Task prompt
The answer is a stretch of the material below, returned exactly: the line containing "tilt_deg: -7.2", the line containing "vfov_deg: 22.8", and all lines between.

********

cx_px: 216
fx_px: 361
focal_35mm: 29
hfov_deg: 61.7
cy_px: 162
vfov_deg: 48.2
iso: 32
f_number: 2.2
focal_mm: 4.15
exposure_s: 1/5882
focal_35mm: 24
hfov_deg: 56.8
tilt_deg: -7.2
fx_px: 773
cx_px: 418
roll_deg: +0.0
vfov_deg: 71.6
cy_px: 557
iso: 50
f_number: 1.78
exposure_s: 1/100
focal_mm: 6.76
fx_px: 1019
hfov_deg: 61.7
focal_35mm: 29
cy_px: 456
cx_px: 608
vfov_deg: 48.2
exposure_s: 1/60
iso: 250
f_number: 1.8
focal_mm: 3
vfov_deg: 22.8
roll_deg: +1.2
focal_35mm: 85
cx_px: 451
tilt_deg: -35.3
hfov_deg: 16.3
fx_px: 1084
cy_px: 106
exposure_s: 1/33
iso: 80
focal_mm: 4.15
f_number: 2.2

********

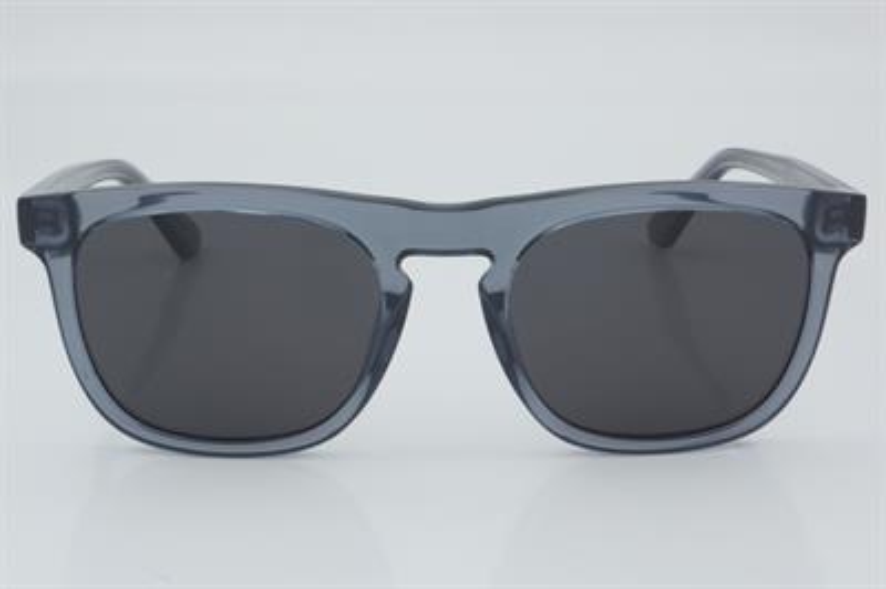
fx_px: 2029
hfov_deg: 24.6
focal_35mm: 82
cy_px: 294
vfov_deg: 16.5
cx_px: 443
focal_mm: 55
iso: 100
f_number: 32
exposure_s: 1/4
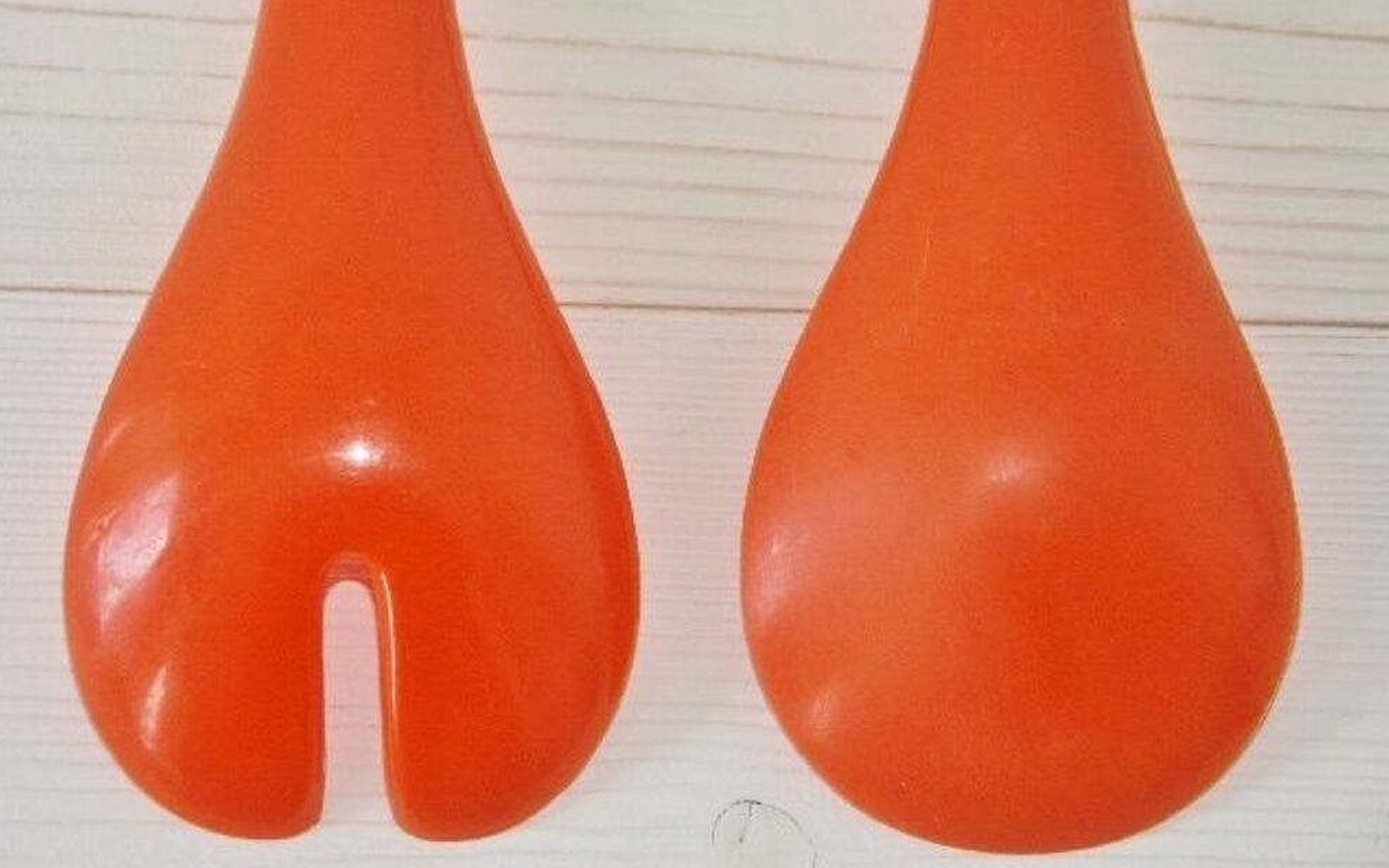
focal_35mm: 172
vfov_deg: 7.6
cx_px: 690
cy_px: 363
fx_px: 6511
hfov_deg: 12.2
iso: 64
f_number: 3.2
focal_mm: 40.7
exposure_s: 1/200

********

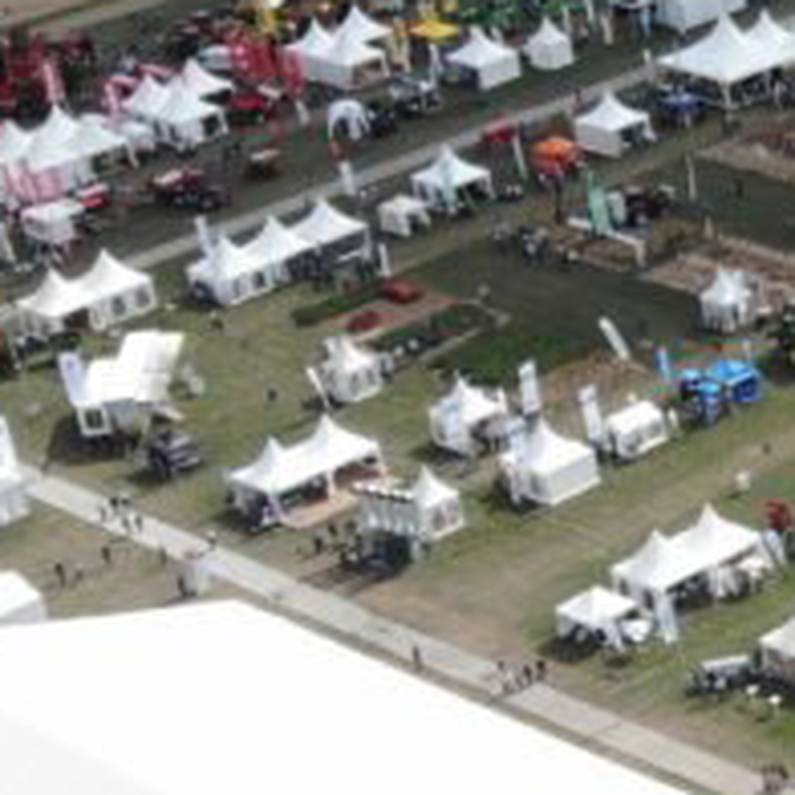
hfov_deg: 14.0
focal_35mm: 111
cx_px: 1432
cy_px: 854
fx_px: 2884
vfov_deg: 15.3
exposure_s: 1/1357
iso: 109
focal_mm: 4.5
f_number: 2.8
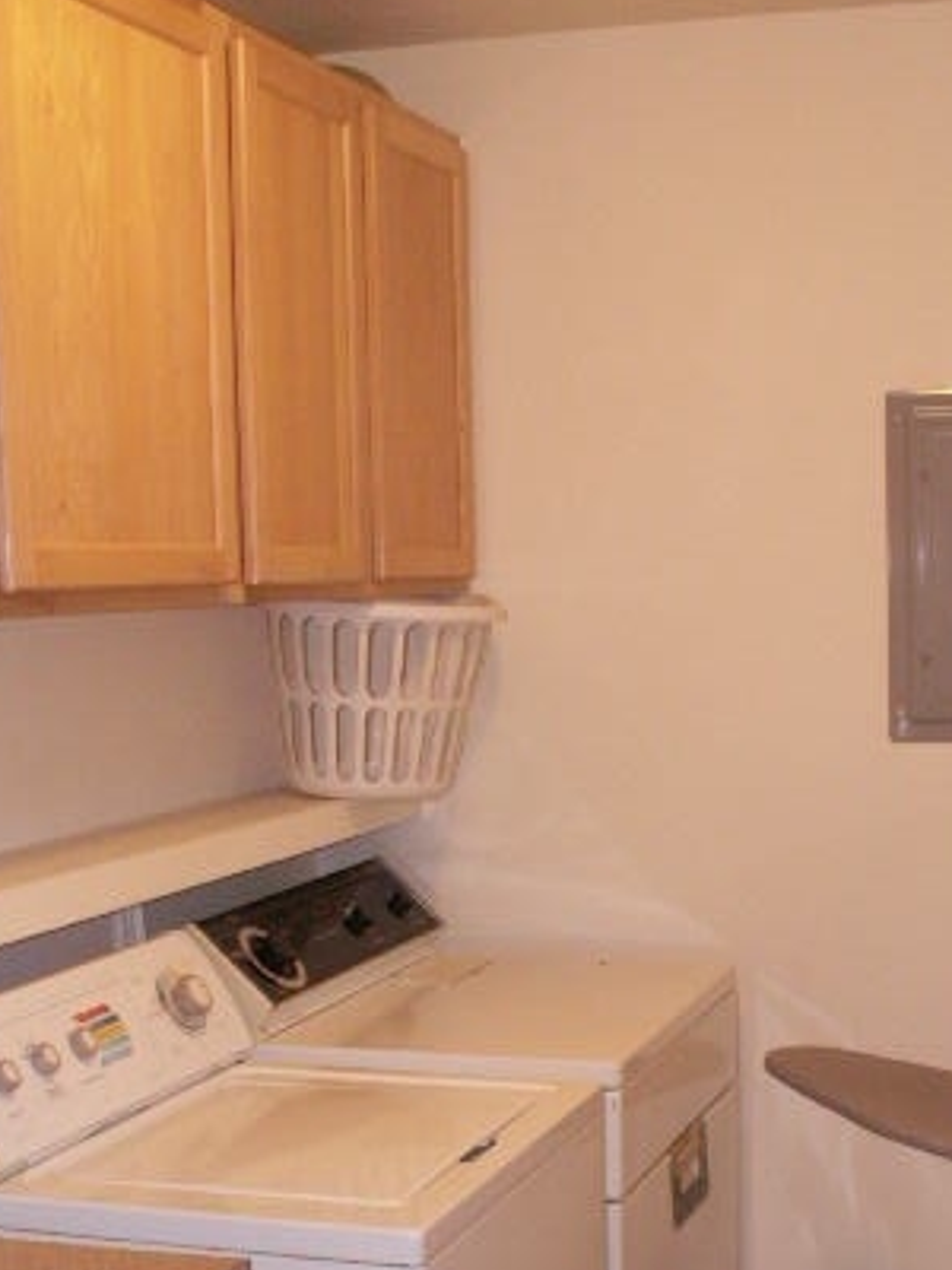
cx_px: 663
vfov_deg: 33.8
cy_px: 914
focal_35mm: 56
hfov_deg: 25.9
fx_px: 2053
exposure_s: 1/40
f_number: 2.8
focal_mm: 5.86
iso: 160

********

Result below
tilt_deg: -7.2
fx_px: 773
cx_px: 418
roll_deg: +0.0
vfov_deg: 71.6
cy_px: 557
iso: 50
f_number: 1.78
exposure_s: 1/100
focal_mm: 6.76
fx_px: 1019
hfov_deg: 61.7
focal_35mm: 29
cy_px: 456
cx_px: 608
vfov_deg: 48.2
exposure_s: 1/60
iso: 250
f_number: 1.8
focal_mm: 3
vfov_deg: 22.8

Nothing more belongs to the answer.